A minimal quasiparticle approach for the QGP and its large-$N_c$ limits

TL;DR

This paper introduces a minimal quasiparticle model for the quark-gluon plasma that accurately reproduces lattice QCD results above twice the critical temperature and explores large-$N_c$ limits and their implications.

Contribution

It presents a novel minimal quasiparticle approach based on Hard-Thermal-Loop calculations, avoiding extra assumptions about the running coupling's temperature dependence.

Findings

Reproduces lattice QCD equations of state above 2 T_c

Analyzes large-$N_c$ limits and their QCD equivalences

Estimates Upsilon meson dissociation temperature

Abstract

We propose a quasiparticle approach allowing to compute the equation of state of a generic gauge theory with gauge group SU($N_c$) and quarks in an arbitrary representation.

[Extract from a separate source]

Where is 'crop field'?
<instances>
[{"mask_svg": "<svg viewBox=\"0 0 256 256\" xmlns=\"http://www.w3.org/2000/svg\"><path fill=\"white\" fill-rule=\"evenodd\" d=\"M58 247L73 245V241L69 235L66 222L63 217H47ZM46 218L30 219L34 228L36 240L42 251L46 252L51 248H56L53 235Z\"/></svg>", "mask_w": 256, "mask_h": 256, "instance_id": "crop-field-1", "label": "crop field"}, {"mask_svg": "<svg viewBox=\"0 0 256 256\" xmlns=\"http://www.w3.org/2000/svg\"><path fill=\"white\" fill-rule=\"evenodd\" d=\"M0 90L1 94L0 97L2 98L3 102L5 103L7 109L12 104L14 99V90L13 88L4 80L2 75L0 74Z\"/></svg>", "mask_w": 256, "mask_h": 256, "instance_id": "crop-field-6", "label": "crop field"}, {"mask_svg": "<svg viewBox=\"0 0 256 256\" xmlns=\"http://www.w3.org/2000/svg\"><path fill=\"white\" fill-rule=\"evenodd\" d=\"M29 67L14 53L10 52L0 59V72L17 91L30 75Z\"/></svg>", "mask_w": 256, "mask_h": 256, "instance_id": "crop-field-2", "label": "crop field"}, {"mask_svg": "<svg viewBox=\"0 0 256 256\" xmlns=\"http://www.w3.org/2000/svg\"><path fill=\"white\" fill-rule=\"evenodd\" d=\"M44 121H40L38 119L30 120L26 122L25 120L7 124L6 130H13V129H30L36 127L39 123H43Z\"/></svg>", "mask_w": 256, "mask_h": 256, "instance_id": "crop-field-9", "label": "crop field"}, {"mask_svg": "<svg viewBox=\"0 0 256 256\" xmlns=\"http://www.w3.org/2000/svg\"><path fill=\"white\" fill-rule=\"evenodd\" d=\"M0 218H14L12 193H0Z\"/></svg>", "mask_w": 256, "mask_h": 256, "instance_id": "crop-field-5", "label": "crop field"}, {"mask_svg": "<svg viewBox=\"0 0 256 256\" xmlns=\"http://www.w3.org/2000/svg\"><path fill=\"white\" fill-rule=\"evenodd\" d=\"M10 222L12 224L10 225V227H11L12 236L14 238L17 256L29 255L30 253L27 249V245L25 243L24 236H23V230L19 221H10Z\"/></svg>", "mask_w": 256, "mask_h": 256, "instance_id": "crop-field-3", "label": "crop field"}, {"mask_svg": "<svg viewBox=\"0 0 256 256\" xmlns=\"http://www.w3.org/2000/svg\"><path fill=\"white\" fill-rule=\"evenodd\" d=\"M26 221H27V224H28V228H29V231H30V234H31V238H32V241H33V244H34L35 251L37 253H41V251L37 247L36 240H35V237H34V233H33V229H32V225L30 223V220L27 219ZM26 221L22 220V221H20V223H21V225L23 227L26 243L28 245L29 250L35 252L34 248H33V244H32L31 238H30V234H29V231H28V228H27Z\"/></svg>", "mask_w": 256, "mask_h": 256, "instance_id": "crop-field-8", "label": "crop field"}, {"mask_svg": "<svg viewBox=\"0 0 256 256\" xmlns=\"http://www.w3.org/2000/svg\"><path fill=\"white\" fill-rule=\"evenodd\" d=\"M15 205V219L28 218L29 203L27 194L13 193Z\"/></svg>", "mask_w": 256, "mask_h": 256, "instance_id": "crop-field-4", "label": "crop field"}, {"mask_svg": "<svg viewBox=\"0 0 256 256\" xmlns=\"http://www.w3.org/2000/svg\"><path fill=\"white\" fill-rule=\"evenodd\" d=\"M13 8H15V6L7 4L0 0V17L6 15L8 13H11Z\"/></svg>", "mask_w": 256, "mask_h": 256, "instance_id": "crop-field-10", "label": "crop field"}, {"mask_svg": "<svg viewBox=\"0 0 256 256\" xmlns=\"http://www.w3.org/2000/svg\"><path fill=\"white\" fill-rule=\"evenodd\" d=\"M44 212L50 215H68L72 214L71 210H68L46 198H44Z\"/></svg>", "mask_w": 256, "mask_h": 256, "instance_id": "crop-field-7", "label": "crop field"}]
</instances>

Our formalism relies on the thermal quasiparticle masses (quarks and gluons) computed from Hard-Thermal-Loop techniques, in which the standard two-loop running coupling constant is used. Our model is minimal in the sense that we do not allow any extra ansatz concerning the temperature-dependence of the running coupling. We first show that it is able to reproduce the most recent equations of state computed on the lattice for temperatures higher than 2 $T_c$. In this range of temperatures, an ideal gas framework is indeed expected to be relevant. Then we study the accuracy of various inequivalent large-$N_c$ limits concerning the description of the QCD results, as well as the equivalence between the QCD$_{AS}$ limit and the ${\cal N}=1$ SUSY Yang-Mills theory. Finally, we estimate the dissociation temperature of the $\Upsilon$-meson and comment on the estimations' stability regarding the different considered large-$N_c$ limits.